BEGIN PASSAGE

Today is my 37th birthday.
Today is the one year anniversary of Dr Austin finding Wilms' tumors in Pablo's kidneys.
One year ago, I was an hour into an 85 mile ride.
One year ago, Pablo had a bug bite on his tush and was headed to Dr Fleiss' office to have it checked out.
One year ago, Grady was shooting a music video of his classmates' band—his eighth grade graduation project. Jo Ann was producing, Scott Henriksen was the DP.
One year ago, a bike ride and a bug bite and a video shoot all happening on the same day—hours before my bday party—seemed like a lot. You know, 'A LOT,' as we humans are prone to saying. One year on, 'a lot' either has new meaning, or doesn't get used much around here. We either have no room for hyperbole, or we are living in a hyperbolic chamber where stating how 'much' we have going on would be like observing how white a snow storm is when you're teeth-chattering cold in the middle of it. I don't know.

END PASSAGE

--- WORK ORDER ---
Copy out the birthday post, everything from "Today is the" down to "was the DP.". Work only from the birthday post above.

BEGIN EXTRACTED DATA

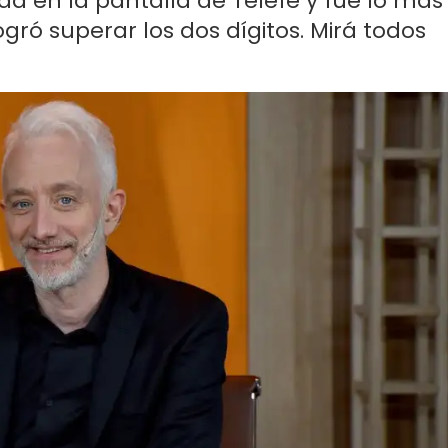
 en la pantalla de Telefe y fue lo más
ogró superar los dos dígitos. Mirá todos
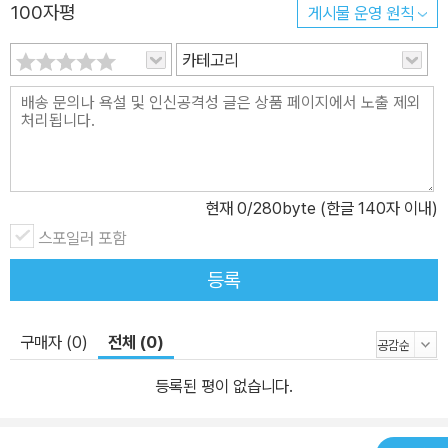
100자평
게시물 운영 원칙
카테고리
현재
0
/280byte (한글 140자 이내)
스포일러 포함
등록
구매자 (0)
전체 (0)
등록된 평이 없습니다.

END EXTRACTED DATA

--- ANSWER FOR THIS EXERCISE ---
Today is the one year anniversary of Dr Austin finding Wilms' tumors in Pablo's kidneys.
One year ago, I was an hour into an 85 mile ride.
One year ago, Pablo had a bug bite on his tush and was headed to Dr Fleiss' office to have it checked out.
One year ago, Grady was shooting a music video of his classmates' band—his eighth grade graduation project. Jo Ann was producing, Scott Henriksen was the DP.